Heavy competition in fintech sector weighing on Paytm?

Paytm, unlike the recently listed internet stocks such as Nykaa and Zomato, comes from the fintech space which sees heavy regulations and strong competition. Further, analysts say, Paytm is still to turn profitable which makes the demanded valuation too expensive. “Paytm is still a loss-making company business model and on top of that more losses are expected ahead as the company strategy is to grow its consumer base, merchant base, advanced technology platform and rapidly scale up business. So, it looks like a cash burning machine,” said Ankur Saraswat of Trustline securities.

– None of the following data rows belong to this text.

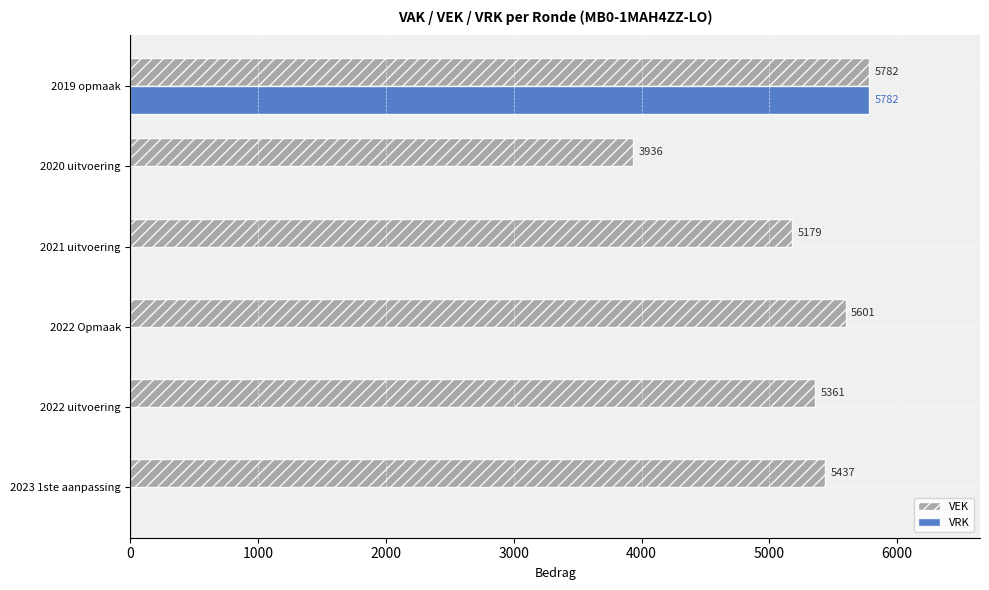

The VEK series shows 5437 at 2023 1ste aanpassing. True or false?

True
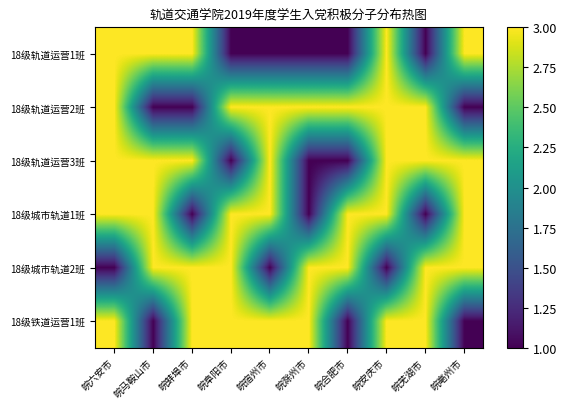

Between 皖宿州市 and 皖马鞍山市, which is larger?

皖马鞍山市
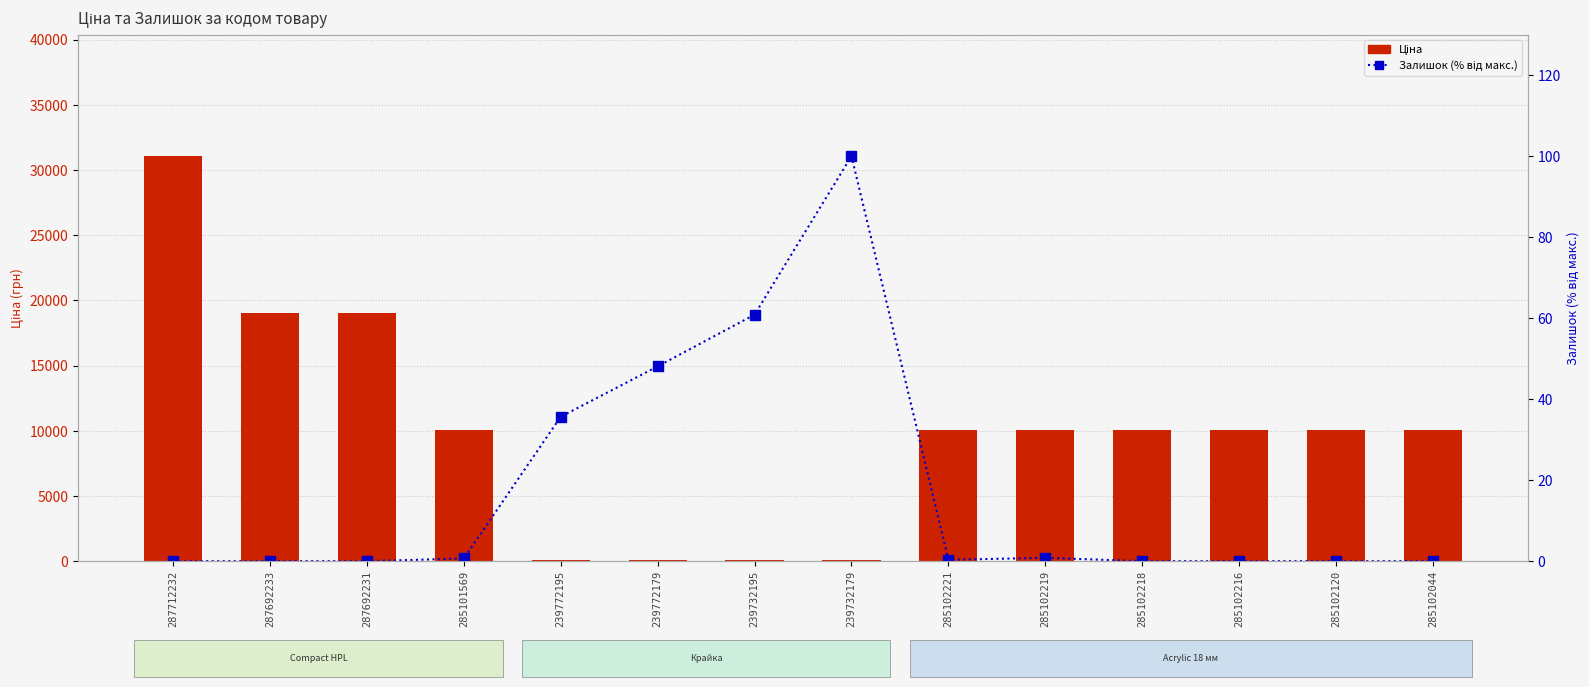

Which series has the largest total across all categories?

Ціна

Paytm has a large customer base with 333 million total customers, 114 million annual transacting users. “Unlike Zomato and Nykaa, PayTM is in a very competitive space which will reduce its ability to grow profitably for quite a long time. The IPO saw poor response from HNIs and we do not expect any aggressive buying to emerge even at a lower price,” said Abhay Agarwal, Founder and Fund Manager, Piper Serica, SEBI registered PMS.

(The stock recommendations in this story are by the respective research and brokerage firms. Financial Express Online does not bear any responsibility for their investment advice. Please consult your investment advisor before investing.)